Another 'party' in the South constituency is the Catholic Democrats aka Theresa Heaney from Cork. CD was oncebthe Christian Democrats - presumably they ditched all the Methodist, 7th Day Adventist, Church of Ireland and Presbyterian reactionaries to launch the newer slimmer Catholic-only Democrats.  Before CD.II and CD.I they called themselves the National Party, presumably to encourage images of National Socialists and the British National Party duffing up sinners (<irony>jews and homosexuals, same thing</irony>).  Her flyer says "Save the married family - it is our future": nope, sorry, it is the Past, our family has been unmarried for 40 years and we know far too many other exceptions for Heaney's statement to be true. Heaney is fighting for the right of women to work in the kitchens of homes where there are two parents of opposite sex. That's the positive, otherwise the party is predictably negative: anti-abortion, anti-divorce, anti-children's rights, anti-change, oh yes, and anti-Europe.  Your call.

The other party you may not have heard of is Direct Democracy Ireland (DDI).  As the National Sodality of the True Cross is looking backwards through rose-tinted glasses to a dancing at the cross-roads idyll in The Past, so DDI are looking forward to an untried and untested New.  DDI has strong positions on fluoride, vaccination and whoowah medicine.  They seem to have links with the right-wing anarchist ungroup called Freemen on the Land who only obey the laws that suit them.  Freemen can be interesting and articulate and add a leaven to the daily grind for the local papers.  Freeman Bobby "Ancient-Y-Chromosome" Sludds doesn't believe in motor insurance but does drive his car about County Wexford and gets booked for doing so.  DDI chair Jan van de Ven is running for MEP in the South: he doesn't believe in electing representatives because modern technology should enable us to decide on all political and social issues by polling the people directly on each issue.  Does he look a bit like a stage hypnotist?

But enough already - here's my #1.  Grace O'Sullivan from Tramore Co Waterford.  She's running as a Green but after their disastrous drubbing at the last general election that ushered in the current wholly reactive Anything But Fianna Fáil government, there are Greens but the Green Party is in ragged tatters.  O'Sullivan looks well fit and well-preserved on her posters. The Beloved met her in the Farmer's Market a couple of weekends ago and said she looked less well (possibly shagged out with the campaign mill) in the flesh.
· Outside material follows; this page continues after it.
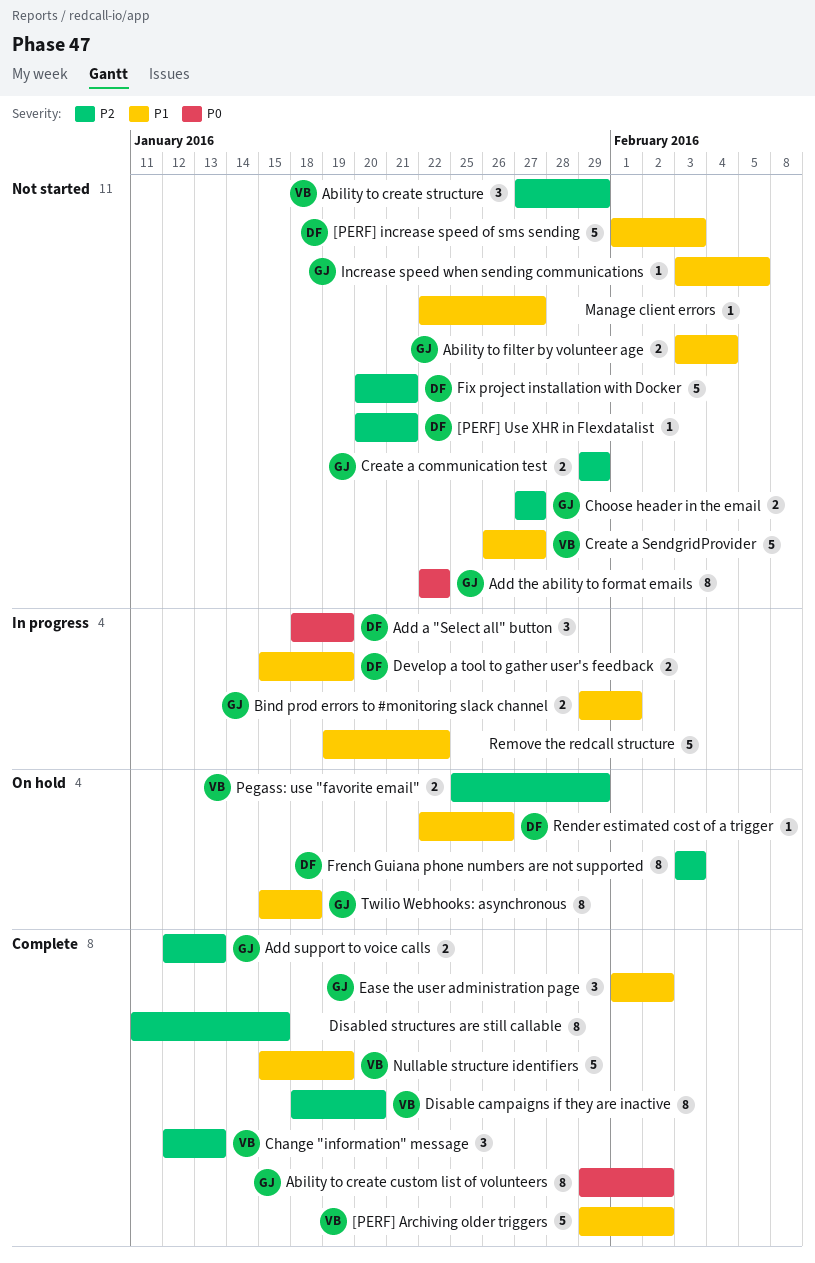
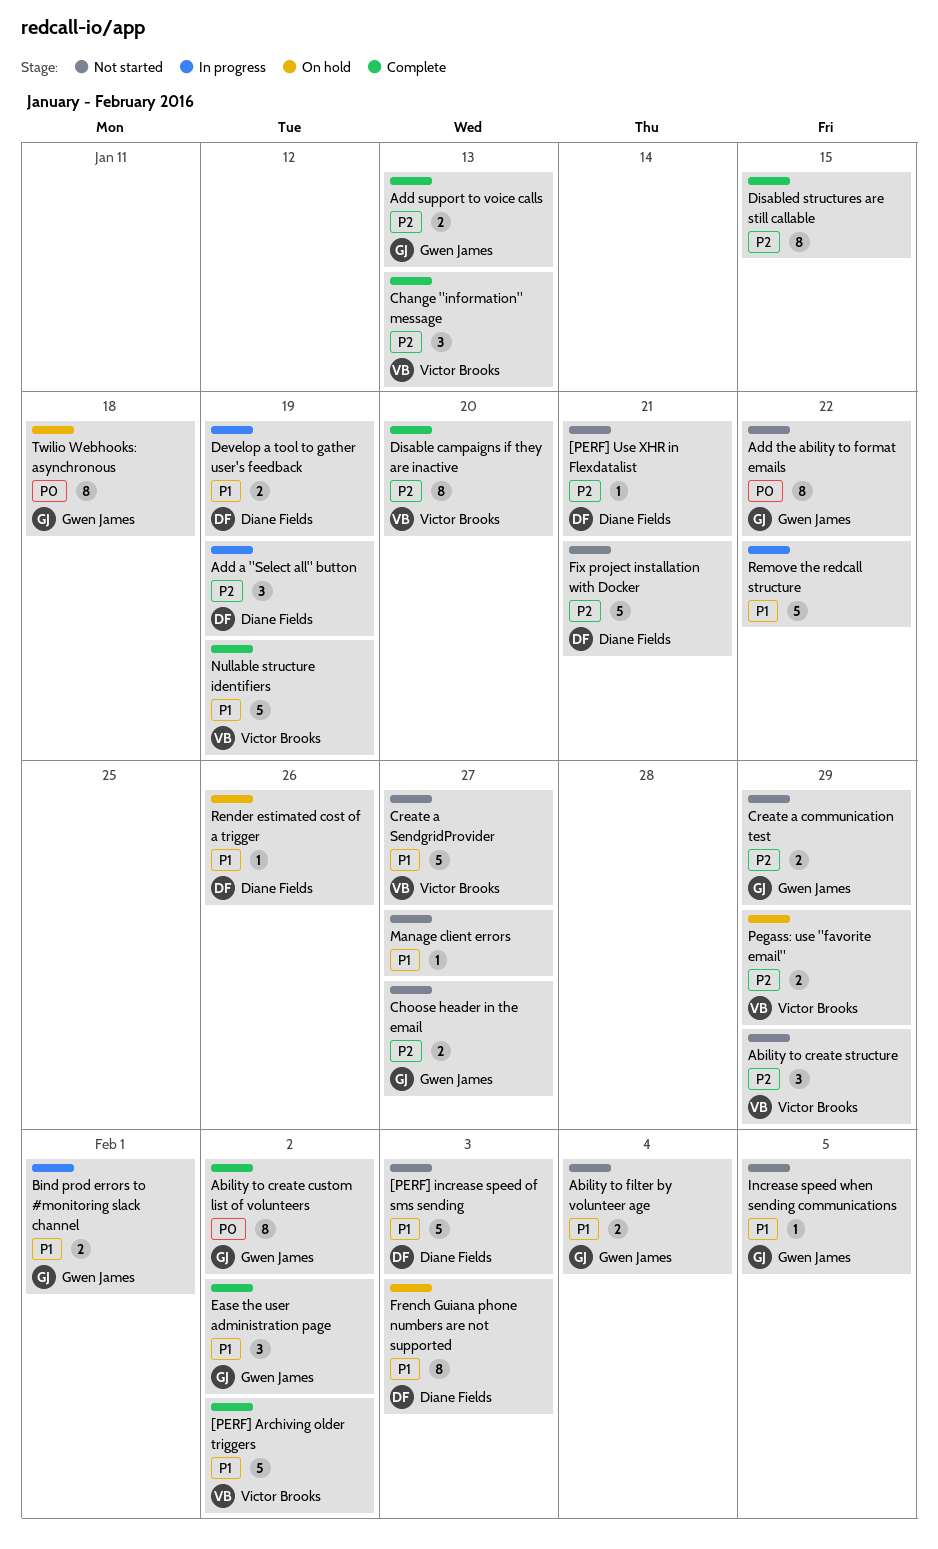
Add a "Select all" button, priority: P0 -> P2
French Guiana phone numbers are not supported, priority: P2 -> P1
Twilio Webhooks: asynchronous, priority: P1 -> P0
But that's okay, at least she made an effort on the poster-front to look her best because she's canny enough to know that many (most?) people in Ireland vote on such specious information as "I knew his mammy", "he was a great hurler in his day", "his eyes are too close together", "what a tie!". As an expert in telling a deft lie with a photograph, we see her here demonstrating how tall the flood defenses in Wexford need to be if we are to cope with global warming: taller than either herself, or Trevor Sargeant or Cllr Danny Forde.  But we can see that you're not standing up! ye daft green loons.  O'Sullivan has done stuff for her community (lifeguard, lifeboat crew), for herself (surfing champ) and for the planet (Rainbow Warrior) which is a lot more than the fat middle-aged men in suits and/or the daft monomaniacs (pylons, potholes, protestants) against whom she is running.